Public Finance
- Editor: Jon Watkins
- Former editors: Lem Bingley, Douglas Broom, Victor Smart, Mike Thatcher, Philip Windsor
- Categories: Magazine
- Frequency: Bimonthly
- Publisher: Redactive Media Group
- Total circulation: 13,277 (2020-21)
- First issue: 1896
- Country: United Kingdom

= Public Finance (magazine) =

Public Finance comprises a bimonthly magazine, a UK news website and an international news website covering public policy and public sector finance.

==History and profile==
Public Finance was first published in 1896 under the name Financial Circular. In 1935 the publication was renamed to Local Government Finance, and in 1974 it became Public Finance and Accountancy. Philip Windsor was appointed as the first professional journalist editor in 1978.

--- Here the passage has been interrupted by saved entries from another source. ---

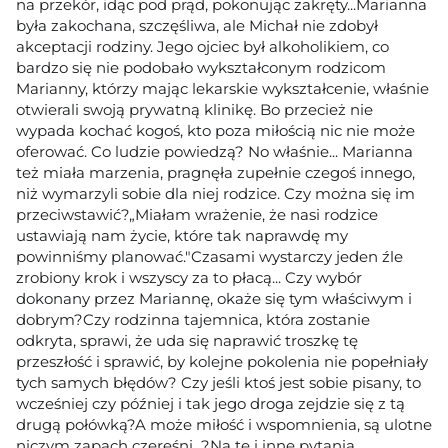
na przekór, idąc pod prąd, pokonując zakręty...Marianna
była zakochana, szczęśliwa, ale Michał nie zdobył
akceptacji rodziny. Jego ojciec był alkoholikiem, co
bardzo się nie podobało wykształconym rodzicom
Marianny, którzy mając lekarskie wykształcenie, właśnie
otwierali swoją prywatną klinikę. Bo przecież nie
wypada kochać kogoś, kto poza miłością nic nie może
oferować. Co ludzie powiedzą? No właśnie... Marianna
też miała marzenia, pragnęła zupełnie czegoś innego,
niż wymarzyli sobie dla niej rodzice. Czy można się im
przeciwstawić?„Miałam wrażenie, że nasi rodzice
ustawiają nam życie, które tak naprawdę my
powinniśmy planować."Czasami wystarczy jeden źle
zrobiony krok i wszyscy za to płacą... Czy wybór
dokonany przez Mariannę, okaże się tym właściwym i
dobrym?Czy rodzinna tajemnica, która zostanie
odkryta, sprawi, że uda się naprawić troszkę tę
przeszłość i sprawić, by kolejne pokolenia nie popełniały
tych samych błędów? Czy jeśli ktoś jest sobie pisany, to
wcześniej czy później i tak jego droga zejdzie się z tą
drugą połówką?A może miłość i wspomnienia, są ulotne
niczym zapach czereśni...?Na te i inne pytania,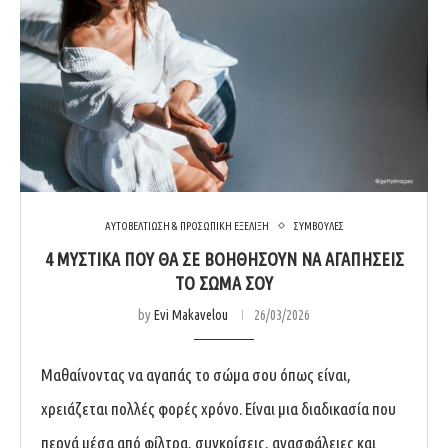
ΑΥΤΟΒΕΛΤΙΩΣΗ & ΠΡΟΣΩΠΙΚΗ ΕΞΕΛΙΞΗ
ΣΥΜΒΟΥΛΕΣ
4 ΜΥΣΤΙΚΆ ΠΟΥ ΘΑ ΣΕ ΒΟΗΘΉΣΟΥΝ ΝΑ ΑΓΑΠΉΣΕΙΣ
ΤΟ ΣΏΜΑ ΣΟΥ
by
Evi Makavelou
26/03/2026
Μαθαίνοντας να αγαπάς το σώμα σου όπως είναι,
χρειάζεται πολλές φορές χρόνο. Είναι μια διαδικασία που
περνά μέσα από φίλτρα, συγκρίσεις, ανασφάλειες και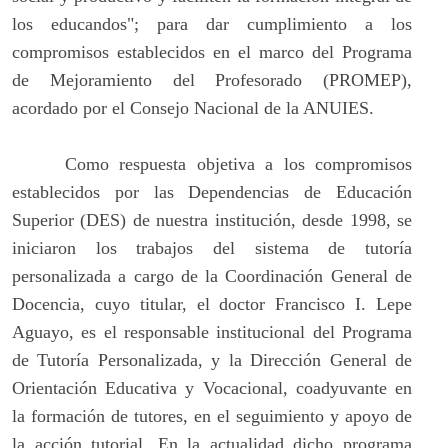
los educandos"; para dar cumplimiento a los
compromisos establecidos en el marco del Programa
de Mejoramiento del Profesorado (PROMEP),
acordado por el Consejo Nacional de la ANUIES.
Como respuesta objetiva a los compromisos
establecidos por las Dependencias de Educación
Superior (DES) de nuestra institución, desde 1998, se
iniciaron los trabajos del sistema de tutoría
personalizada a cargo de la Coordinación General de
Docencia, cuyo titular, el doctor Francisco I. Lepe
Aguayo, es el responsable institucional del Programa
de Tutoría Personalizada, y la Dirección General de
Orientación Educativa y Vocacional, coadyuvante en
la formación de tutores, en el seguimiento y apoyo de
la acción tutorial. En la actualidad dicho programa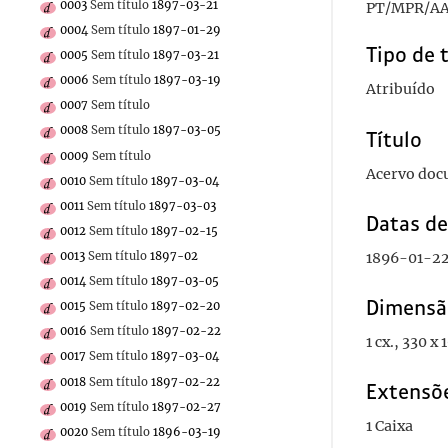
0003
Sem título
1897-03-21
PT/MPR/AA
0004
Sem título
1897-01-29
Tipo de 
0005
Sem título
1897-03-21
0006
Sem título
1897-03-19
Atribuído
0007
Sem título
0008
Sem título
1897-03-05
Título
0009
Sem título
Acervo doc
0010
Sem título
1897-03-04
0011
Sem título
1897-03-03
Datas d
0012
Sem título
1897-02-15
0013
Sem título
1897-02
1896-01-2
0014
Sem título
1897-03-05
Dimensã
0015
Sem título
1897-02-20
0016
Sem título
1897-02-22
1 cx., 330 x
0017
Sem título
1897-03-04
0018
Sem título
1897-02-22
Extensõ
0019
Sem título
1897-02-27
1 Caixa
0020
Sem título
1896-03-19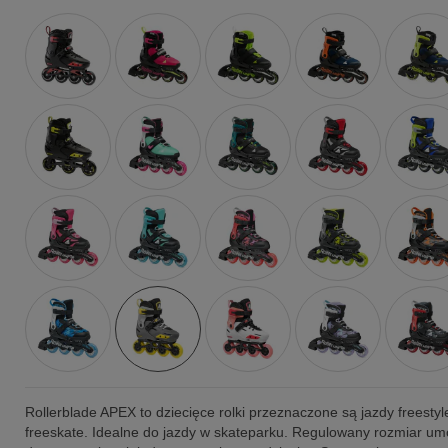
Rollerblade APEX to dziecięce rolki przeznaczone są jazdy freestyl
freeskate. Idealne do jazdy w skateparku. Regulowany rozmiar um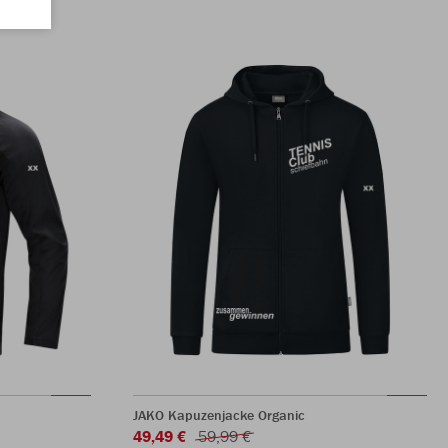
JAKO Kapuzenjacke Organic
49,49 €
59,99 €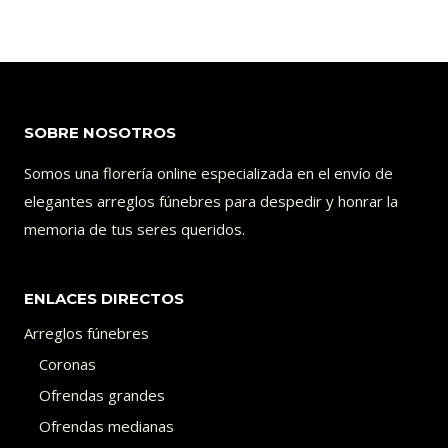
SOBRE NOSOTROS
Somos una florería online especializada en el envío de
elegantes arreglos fúnebres para despedir y honrar la
memoria de tus seres queridos.
ENLACES DIRECTOS
Arreglos fúnebres
Coronas
Ofrendas grandes
Ofrendas medianas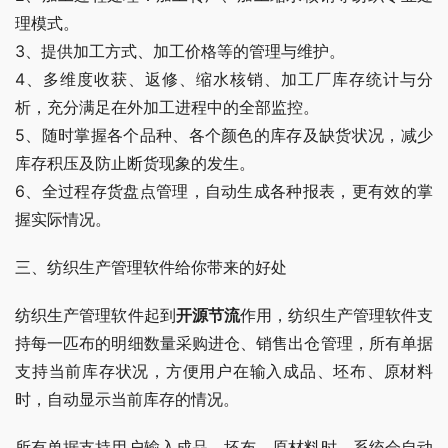
理模式。
3、提供加工方式、加工价格等的管理与维护。
4、多维度收获、返修、缩水核销、加工厂库存统计与分
析，充分满足在外加工进程中的全部监控。
5、随时掌握各个品种、各个颜色的库存及缺货状况，减少
库存积压及防止断货现象的发生。
6、全过程存货盘点管理，自动生成各种报表，更有效的掌
握实际情况。
三、纺织生产管理软件给你带来的好处
纺织生产管理软件起到
开源节流
作用，纺织生产管理软件支
持每一匹布的明细数量采购进仓、销售出仓管理，所有单据
支持当前库存状况，方便用户在输入成品、坯布、原材料
时，自动显示当前库存的情况。
所有单据支持用户输入成品、坯布、原材料时，系统会自动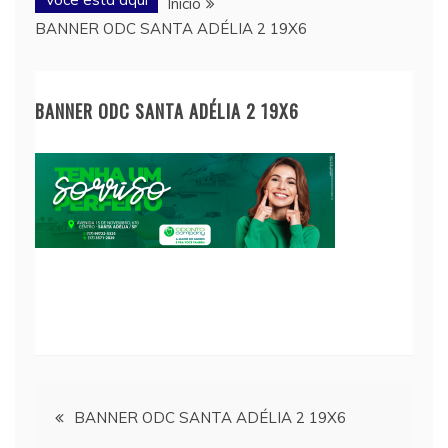
Início
BANNER ODC SANTA ADÉLIA 2 19X6
BANNER ODC SANTA ADÉLIA 2 19X6
Navegação
BANNER ODC SANTA ADÉLIA 2 19X6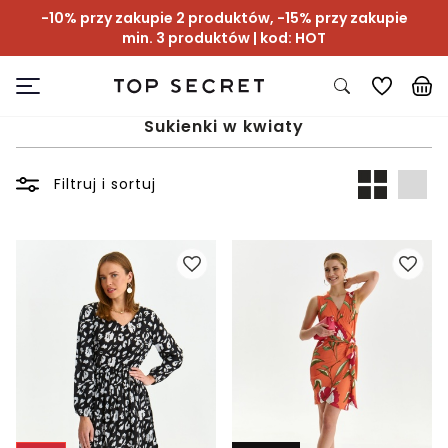
-10% przy zakupie 2 produktów, -15% przy zakupie
min. 3 produktów | kod: HOT
Sukienki w kwiaty
Filtruj i sortuj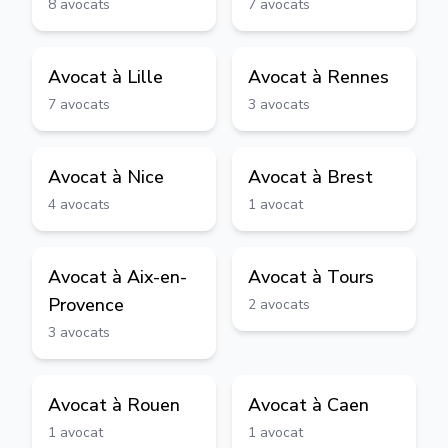
8
avocats
7
avocats
Avocat à
Lille
Avocat à
Rennes
7
avocats
3
avocats
Avocat à
Nice
Avocat à
Brest
4
avocats
1
avocat
Avocat à
Aix-en-
Avocat à
Tours
Provence
2
avocats
3
avocats
Avocat à
Rouen
Avocat à
Caen
1
avocat
1
avocat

The magazine's title was shortened to Public Finance in 1994. The current editor is Jon Watkins.
Publicfinance.co.uk was launched in the late 1990s, and Publicfinanceinternational.org was launched in March 2012.

It is published by Redactive Media Group on behalf of the Chartered Institute of Public Finance & Accountancy, the only professional accountancy body in both the UK and globally to specialise in public services.

From July 2022 to June 2021 Public Finance magazine had a circulation of 13,277 copies according to the Audit Bureau of Circulation.